::: Material for this task :::

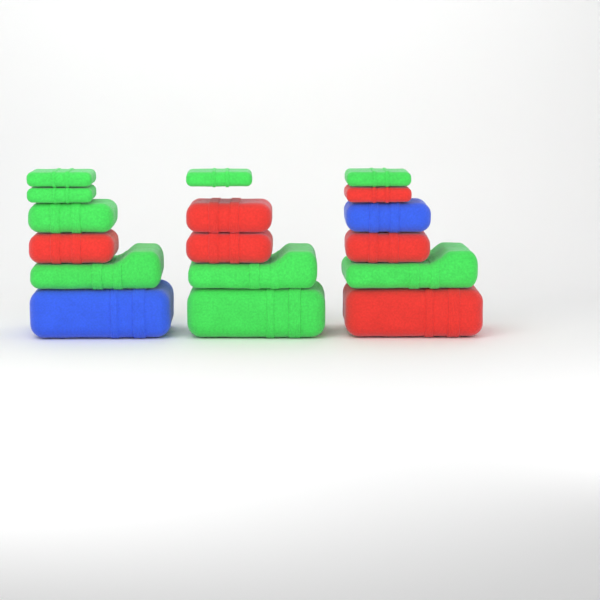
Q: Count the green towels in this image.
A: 9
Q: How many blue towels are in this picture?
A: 2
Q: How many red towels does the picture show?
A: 6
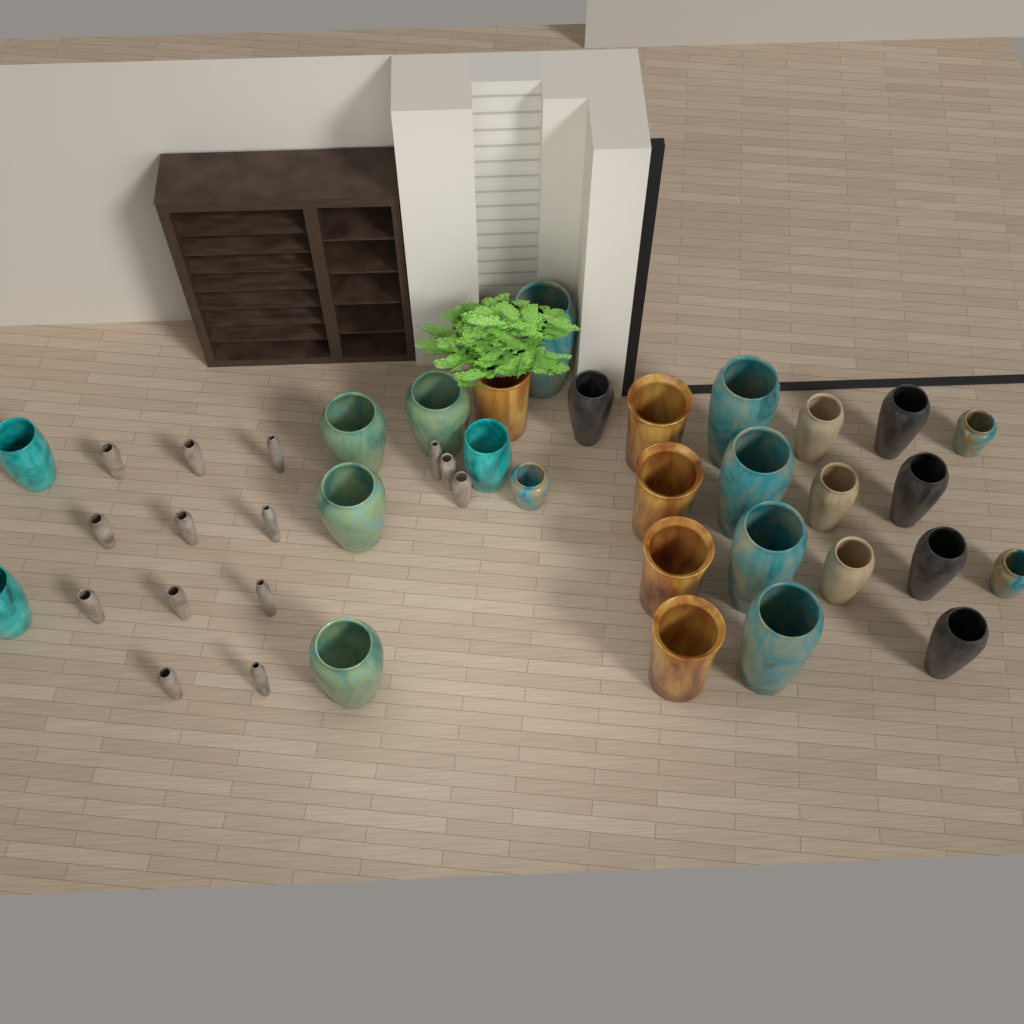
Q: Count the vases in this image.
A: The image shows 42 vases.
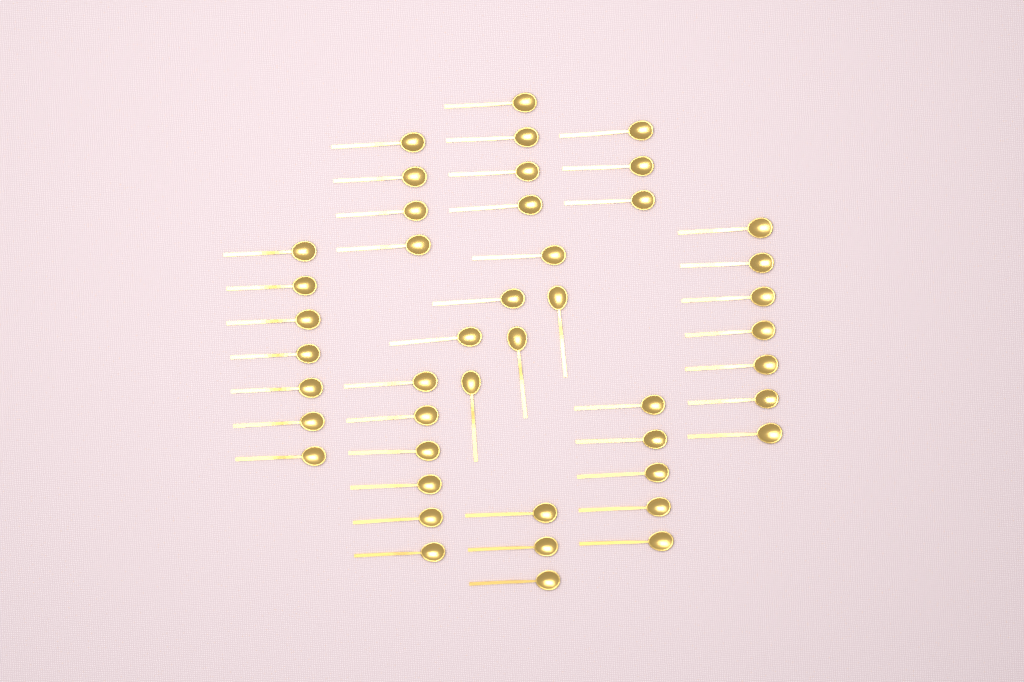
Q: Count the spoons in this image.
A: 45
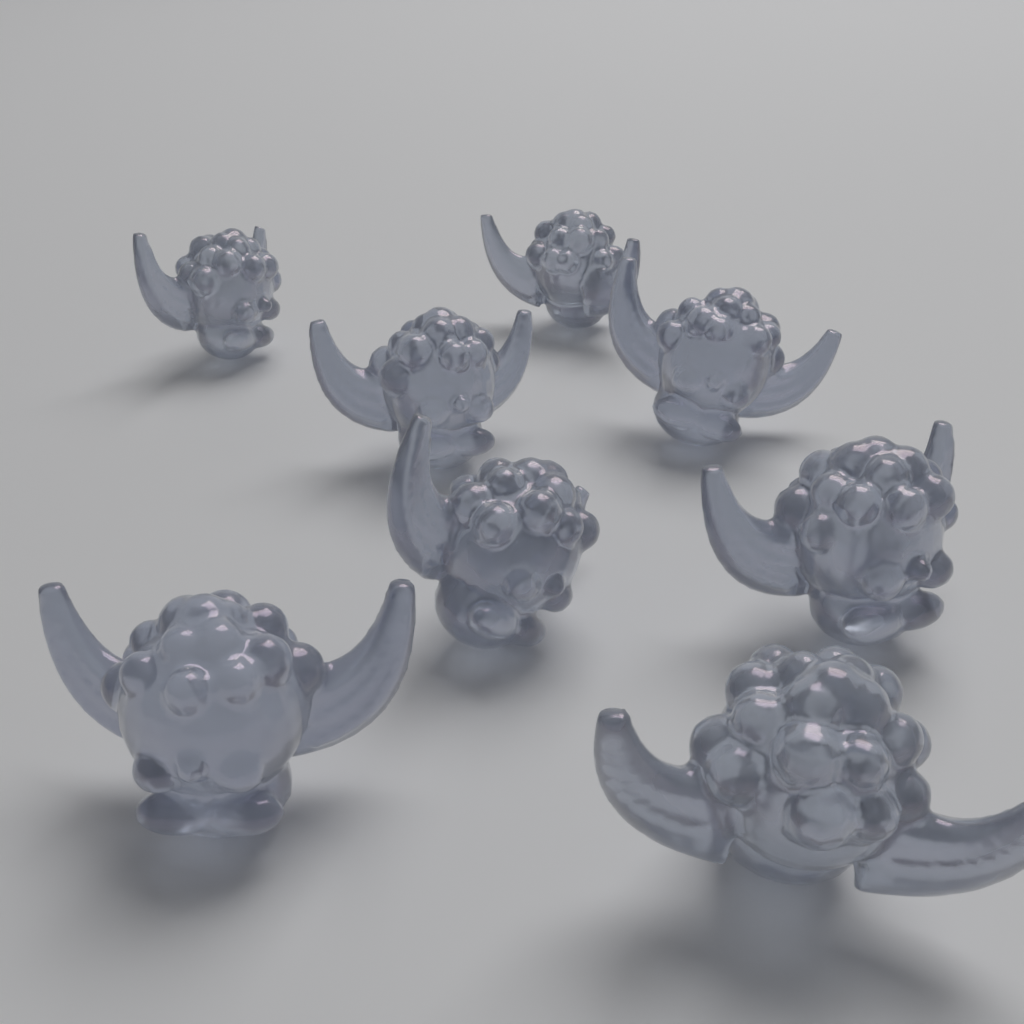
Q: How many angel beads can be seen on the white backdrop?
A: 8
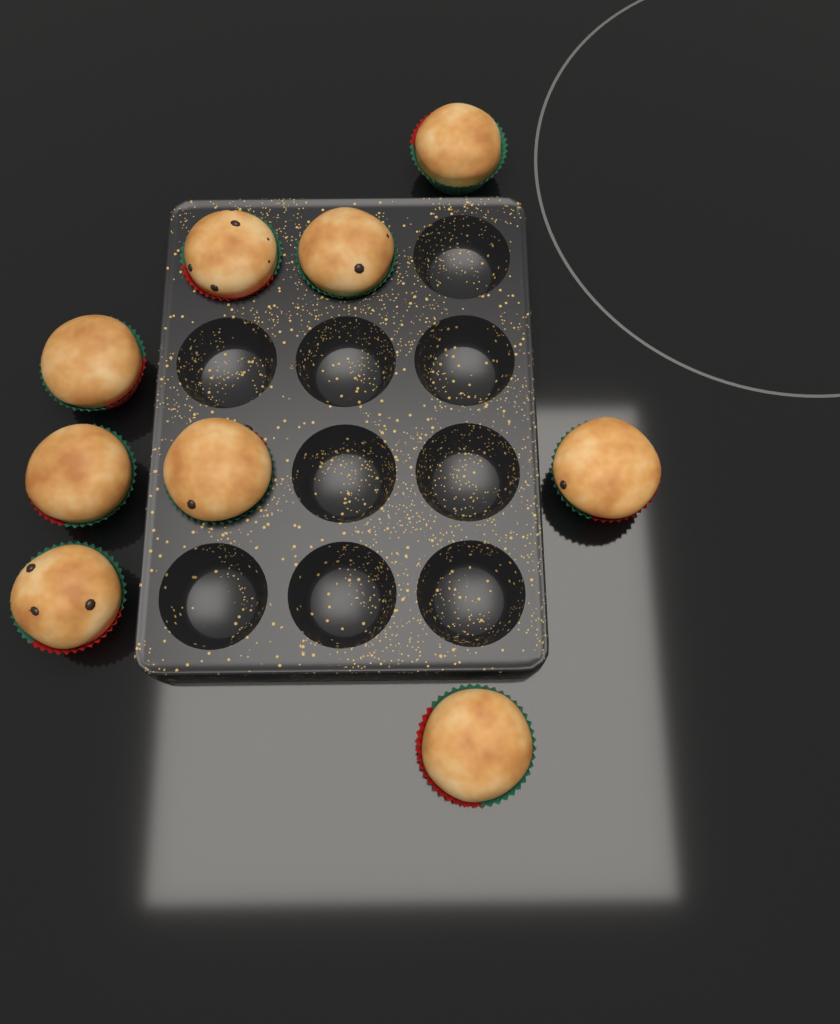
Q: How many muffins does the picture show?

:::

Your task:
Pull every line of text from the material above and reproduce it verbatim, leaving the pictures out.

Answer for the task:
Q: Count the green towels in this image.
A: 9
Q: How many blue towels are in this picture?
A: 2
Q: How many red towels does the picture show?
A: 6
Q: Count the vases in this image.
A: The image shows 42 vases.
Q: Count the spoons in this image.
A: 45
Q: How many angel beads can be seen on the white backdrop?
A: 8
Q: How many muffins does the picture show?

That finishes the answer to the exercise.